Education, communication, and creative inquiry in complex times

Since 2017, I have worked as an educator and facilitator within adult education, teaching through both institutional settings, including Byron College, and my own independent practice.

My teaching has taken place across in-person and online learning environments and includes short lectures and talks, intensive workshops, and multi-day courses lasting up to four and five days. Across formats, my focus is on creating learning spaces that are reflective, relational, and grounded in both lived experience and theoretical understanding.

I work primarily with adult learners, educators, and professionals, supporting learning processes that invite depth, dialogue, and meaningful engagement rather than quick solutions.

Pedagogical orientation

My teaching practice is informed by interdisciplinary perspectives and draws particularly on:

  • narrative inquiry and storytelling as meaning-making practice

  • experiential and reflective learning

  • dialogical and inquiry-based pedagogy

  • creative and critical thinking

  • systems thinking and social awareness

  • adult learning theory (andragogy)
     

Rather than separating theory and practice, I design learning experiences where reflection, experimentation, and conceptual understanding continuously inform one another.

Learning is approached as a process of orientation supporting participants in developing greater clarity, responsibility, and awareness within the social and institutional systems they are part of.

Teaching experience in Denmark

My pedagogical practice has also been shaped through institutional work in Denmark, including at IBOS (the Danish Institute for the Blind).

In this role, I was responsible for educating interns and students working in contexts involving crisis, grief, and trauma. This experience deepened my attention to psychological safety, ethical responsibility, and the importance of creating learning environments that are both intellectually rigorous and humanly attuned.

This work continues to inform how I design and facilitate learning spaces - particularly in relation to care ethics, reflective professionalism, and relational responsibility.

Teaching formats

I design and facilitate learning experiences across a range of formats, including:

  • short lectures and keynote talks (1–3 hours)

  • one- and two-day workshops

  • intensive multi-day courses (3–5 days)

  • online learning spaces and reflective programs
     

All formats are adapted to the specific institutional, cultural, and participant context.

Louise Sommer in reflective dialogue with adult learners during a facilitated learning session, exploring leadership, responsibility, and meaning through collaborative inquiry and discussion.
Current thematic focus (since 2025)

In recent years, my teaching has increasingly focused on themes central to contemporary education and social life, including:

  • Storytelling as social and cultural practice
    Exploring narrative as a way humans understand identity, belonging, and change.

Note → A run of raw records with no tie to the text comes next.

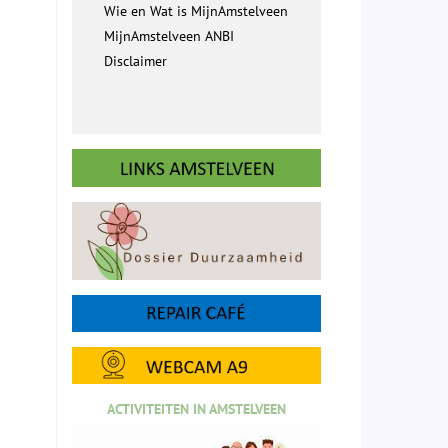
Wie en Wat is MijnAmstelveen
MijnAmstelveen ANBI
Disclaimer
ACTIVITEITEN IN AMSTELVEEN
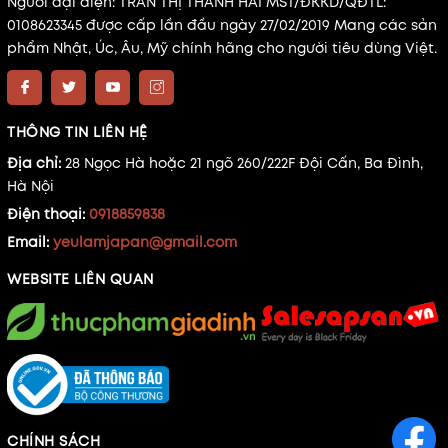
Người đại diện: TRẦN THỊ THANH HẢI MST/ĐKKD/QĐTL:
0108623345 được cấp lần đầu ngày 27/02/2019 Mang các sản
phẩm Nhật, Úc, Âu, Mỹ chính hãng cho người tiêu dùng Việt.
THÔNG TIN LIÊN HỆ
Địa chỉ:
28 Ngọc Hà hoặc 21 ngõ 260/222F Đội Cấn, Ba Đình,
Hà Nội
Điện thoại:
0918859838
Email:
yeulamjapan@gmail.com
WEBSITE LIÊN QUAN
CHÍNH SÁCH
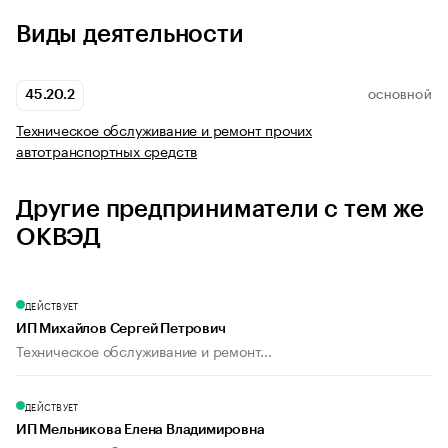
Виды деятельности
45.20.2
ОСНОВНОЙ
Техническое обслуживание и ремонт прочих
автотранспортных средств
Другие предприниматели с тем же
ОКВЭД
ДЕЙСТВУЕТ
ИП Михайлов Сергей Петрович
Техническое обслуживание и ремонт...
ДЕЙСТВУЕТ
ИП Мельникова Елена Владимировна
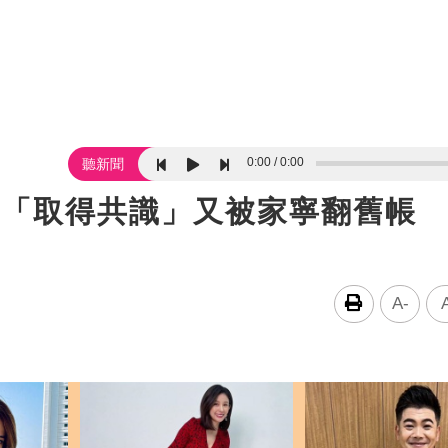
0:00
0:00
聽新聞
滿「取得共識」又被家寧翻舊帳
A-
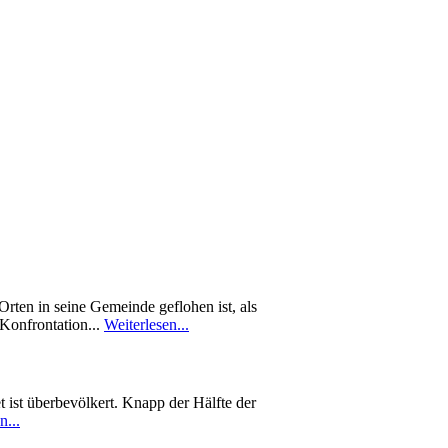
rten in seine Gemeinde geflohen ist, als
 Konfrontation...
Weiterlesen...
 ist überbevölkert. Knapp der Hälfte der
n...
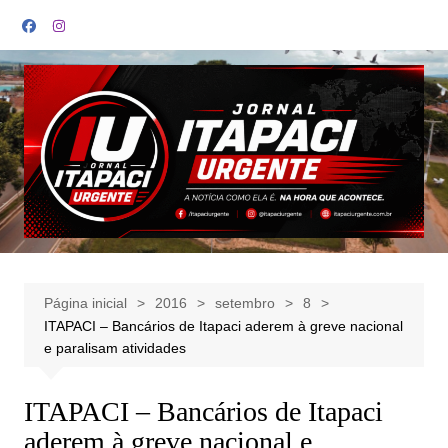
Ir
para
o
conteúdo
Página inicial
2016
setembro
8
ITAPACI – Bancários de Itapaci aderem à greve nacional
e paralisam atividades
ITAPACI – Bancários de Itapaci
aderem à greve nacional e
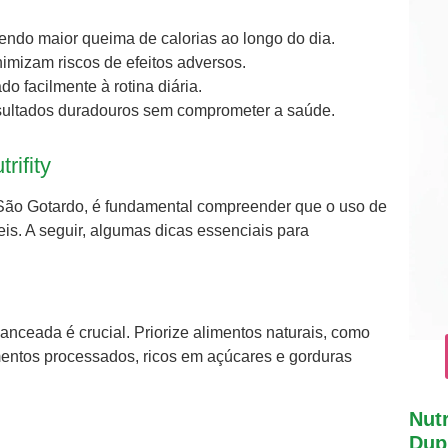
ndo maior queima de calorias ao longo do dia.
nimizam riscos de efeitos adversos.
o facilmente à rotina diária.
sultados duradouros sem comprometer a saúde.
ifity
São Gotardo, é fundamental compreender que o uso de
is. A seguir, algumas dicas essenciais para
anceada é crucial. Priorize alimentos naturais, como
limentos processados, ricos em açúcares e gorduras
Nutr
Dupl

  • Voice, identity, and expression
    Supporting learners in developing authentic voice within social, cultural, and institutional frameworks.

  • Writing as inquiry
    Using writing as a reflective and analytical tool for thinking, learning, and sense-making.

  • Communication in complex societies
    Examining how meaning, misunderstanding, power, and empathy shape human interaction.

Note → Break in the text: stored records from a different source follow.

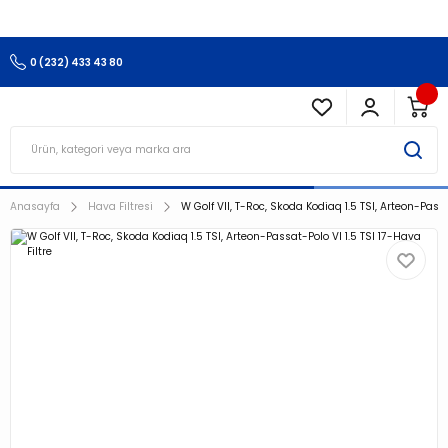
3.500 TL Ve Üzeri Alışverişlerinizde Kargo Ücretsiz !!!!!
0 (232) 433 43 80
Anasayfa
Hava Filtresi
W Golf VII, T-Roc, Skoda Kodiaq 1.5 TSI, Arteon-Passa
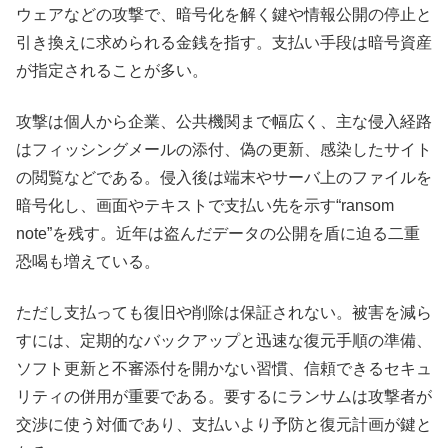
ウェアなどの攻撃で、暗号化を解く鍵や情報公開の停止と
引き換えに求められる金銭を指す。支払い手段は暗号資産
が指定されることが多い。
攻撃は個人から企業、公共機関まで幅広く、主な侵入経路
はフィッシングメールの添付、偽の更新、感染したサイト
の閲覧などである。侵入後は端末やサーバ上のファイルを
暗号化し、画面やテキストで支払い先を示す“ransom
note”を残す。近年は盗んだデータの公開を盾に迫る二重
恐喝も増えている。
ただし支払っても復旧や削除は保証されない。被害を減ら
すには、定期的なバックアップと迅速な復元手順の準備、
ソフト更新と不審添付を開かない習慣、信頼できるセキュ
リティの併用が重要である。要するにランサムは攻撃者が
交渉に使う対価であり、支払いより予防と復元計画が鍵と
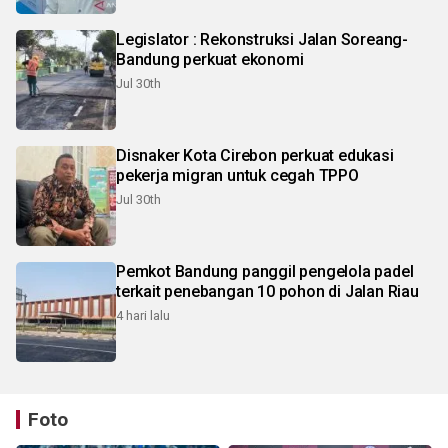
Legislator : Rekonstruksi Jalan Soreang-
Bandung perkuat ekonomi
Jul 30th
Disnaker Kota Cirebon perkuat edukasi
pekerja migran untuk cegah TPPO
Jul 30th
Pemkot Bandung panggil pengelola padel
terkait penebangan 10 pohon di Jalan Riau
4 hari lalu
Foto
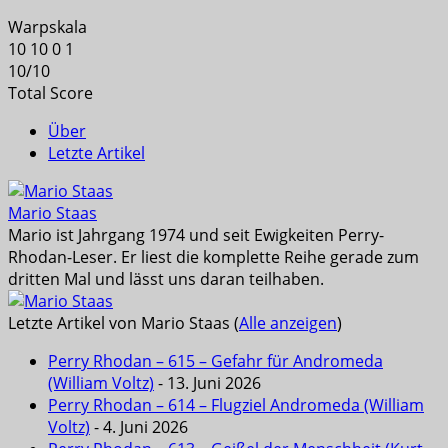
Warpskala
10
10
0
1
10
/
10
Total Score
Über
Letzte Artikel
Mario Staas
Mario ist Jahrgang 1974 und seit Ewigkeiten Perry-
Rhodan-Leser. Er liest die komplette Reihe gerade zum
dritten Mal und lässt uns daran teilhaben.
Letzte Artikel von Mario Staas
(
Alle anzeigen
)
Perry Rhodan – 615 – Gefahr für Andromeda
(William Voltz)
- 13. Juni 2026
Perry Rhodan – 614 – Flugziel Andromeda (William
Voltz)
- 4. Juni 2026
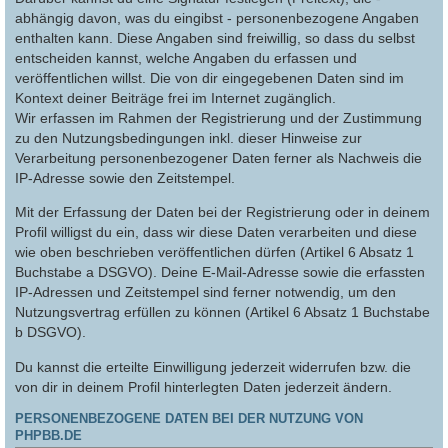
abhängig davon, was du eingibst - personenbezogene Angaben
enthalten kann. Diese Angaben sind freiwillig, so dass du selbst
entscheiden kannst, welche Angaben du erfassen und
veröffentlichen willst. Die von dir eingegebenen Daten sind im
Kontext deiner Beiträge frei im Internet zugänglich.
Wir erfassen im Rahmen der Registrierung und der Zustimmung
zu den Nutzungsbedingungen inkl. dieser Hinweise zur
Verarbeitung personenbezogener Daten ferner als Nachweis die
IP-Adresse sowie den Zeitstempel.
Mit der Erfassung der Daten bei der Registrierung oder in deinem
Profil willigst du ein, dass wir diese Daten verarbeiten und diese
wie oben beschrieben veröffentlichen dürfen (Artikel 6 Absatz 1
Buchstabe a DSGVO). Deine E-Mail-Adresse sowie die erfassten
IP-Adressen und Zeitstempel sind ferner notwendig, um den
Nutzungsvertrag erfüllen zu können (Artikel 6 Absatz 1 Buchstabe
b DSGVO).
Du kannst die erteilte Einwilligung jederzeit widerrufen bzw. die
von dir in deinem Profil hinterlegten Daten jederzeit ändern.
PERSONENBEZOGENE DATEN BEI DER NUTZUNG VON
PHPBB.DE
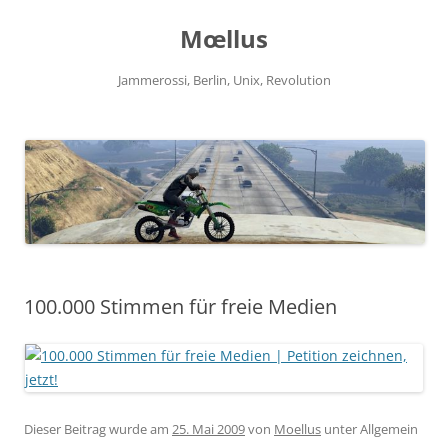
Zum
Inhalt
Mœllus
springen
Jammerossi, Berlin, Unix, Revolution
100.000 Stimmen für freie Medien
Dieser Beitrag wurde am
25. Mai 2009
von
Moellus
unter Allgemein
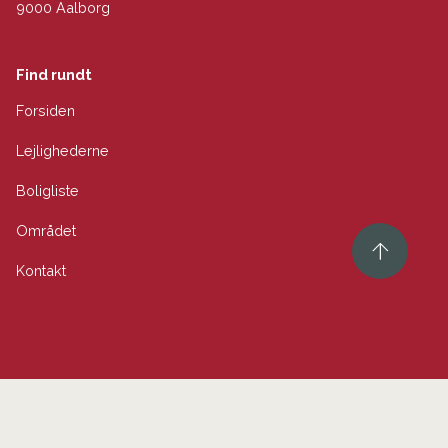
9000 Aalborg
Find rundt
Forsiden
Lejlighederne
Boligliste
Området
Kontakt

  • Creative intelligence and systems thinking
    Linking creativity with systems awareness, ethical reflection, and collective responsibility.

  • Leadership as reflective practice
    Reframing leadership as relational, ethical, and developmental rather than performative.

 

These themes form the foundation of my current and future teaching practice and are continuously developed through ongoing reflection, research, and facilitation.